The US survey’s employment measure slipped to 49.7, the first contraction in 13 months, as firms reported cutting overheads amid higher costs and uncertainty. That combination is why markets start discussing “policy stuckness,” where rates stay restrictive longer than growth would normally warrant.

Importers feel the squeeze first

Net energy importers often show stress earlier in an energy shock because higher oil prices hit both inflation and external balances. India’s government flagged that dynamic in its latest monthly economic report, warning that its 7.0% to 7.4% growth outlook for the fiscal year starting April 1 faces downside risks from higher energy and freight costs.

The report said India’s current account deficit, already 1.3% of GDP in the October–December quarter, is expected to widen further in the coming fiscal year. Reuters also reported the rupee weakened to about 95 per US dollar in March amid capital outflows and higher import costs linked to the energy shock.

For policymakers, currency weakness can amplify the shock by raising the local-currency cost of fuel, fertiliser, and other imported inputs. That is one reason emerging markets can face tighter financial conditions even as growth slows.

Oil benchmark shifts are turning into a second-order macro issue

The disruption is not only pushing crude prices up, it is also distorting the way crude is priced and hedged in Asia. Reuters reported that Middle East marker Dubai spiked to an all-time high of $169.75 per barrel, surpassing Brent and making regional supply unusually expensive.

Asian refiners have begun switching to pricing some US crude purchases against ICE Brent instead of Dubai, according to Reuters sources. One consequence is market plumbing: as hedges migrate, liquidity can move with them, potentially reducing depth in Dubai-based derivatives markets during a period of high physical volatility.

Reuters also reported a sharp reversal in Dubai’s spot premium later in the week, underscoring how unstable the benchmark has become. In Japan, Reuters reported the government asked wholesalers to switch to Brent-based pricing to limit gasoline price increases, a sign that benchmark choice is becoming a consumer-price issue, not just a trader’s debate.

What to watch next

The next set of signals will come from energy logistics, inflation pass-through, and labor markets. On logistics, watch whether shipping through the Strait of Hormuz normalizes and whether supplier delivery-time indices in PMIs keep deteriorating.

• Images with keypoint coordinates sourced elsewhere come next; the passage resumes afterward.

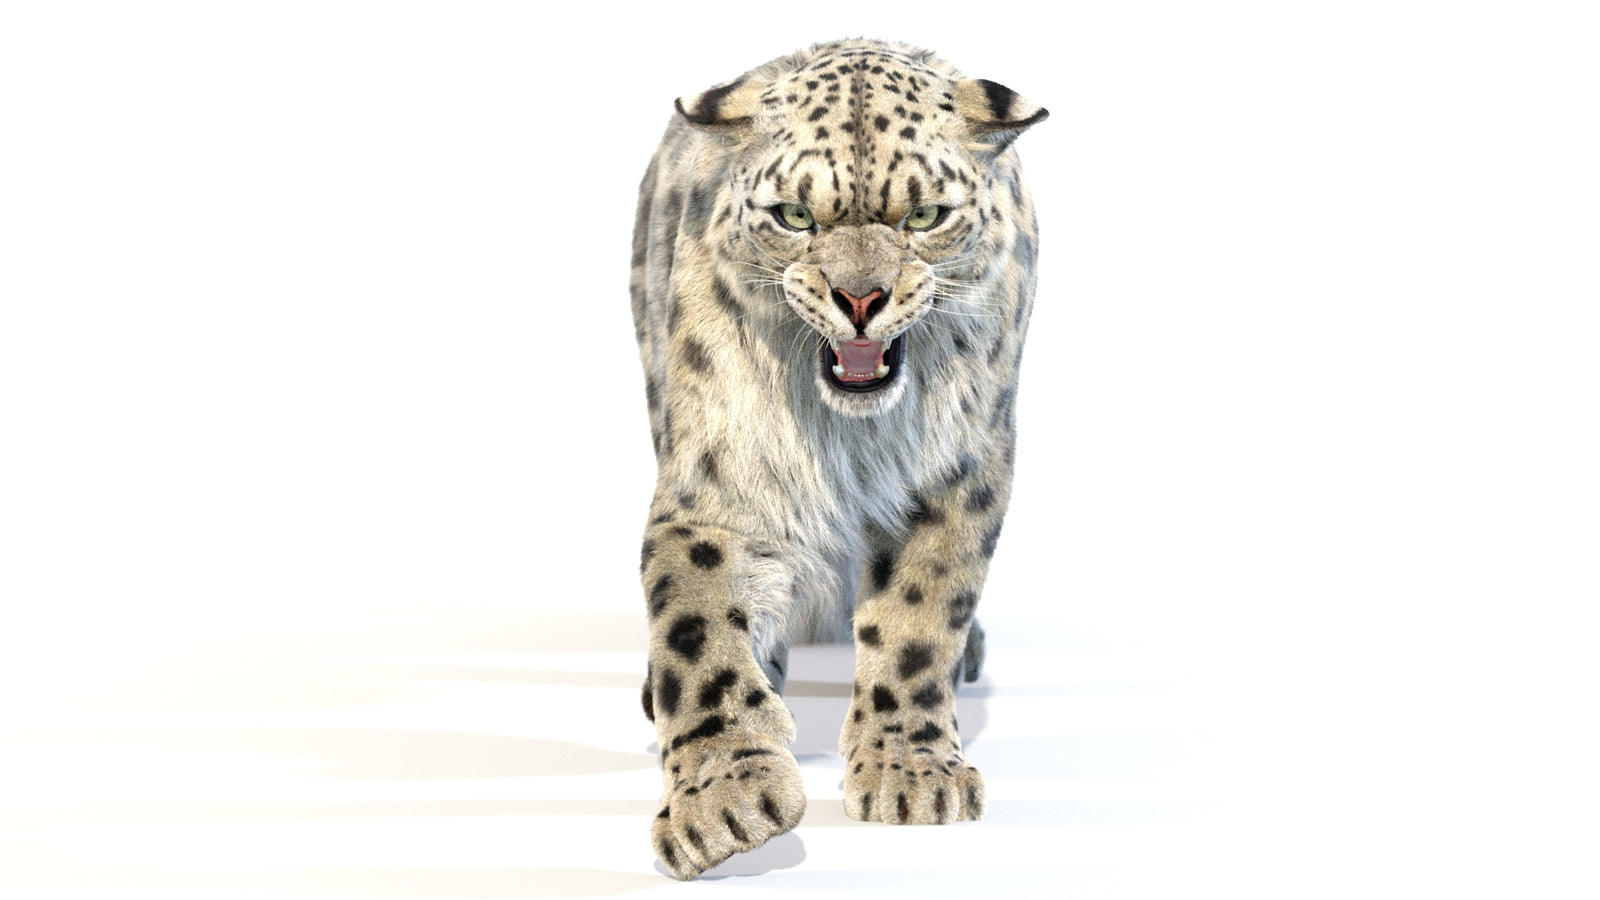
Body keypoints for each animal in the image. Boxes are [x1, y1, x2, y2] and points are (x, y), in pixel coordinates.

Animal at [629, 38, 1046, 879]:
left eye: (925, 216)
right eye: (794, 216)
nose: (860, 300)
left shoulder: (957, 474)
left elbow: (920, 616)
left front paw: (911, 774)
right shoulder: (714, 486)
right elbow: (695, 628)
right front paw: (723, 804)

On inflation, the key question is how much of the energy spike becomes embedded in broader pricing. The euro zone PMI commentary noted muted pass-through so far even as costs surge, while the US survey suggests a faster move into consumer prices.

On labor markets, the PMI employment dip is an early warning rather than a payroll report. If hiring weakens while inflation stays high, policymakers may be pushed toward a longer “hold” and more targeted fiscal relief instead of broad stimulus.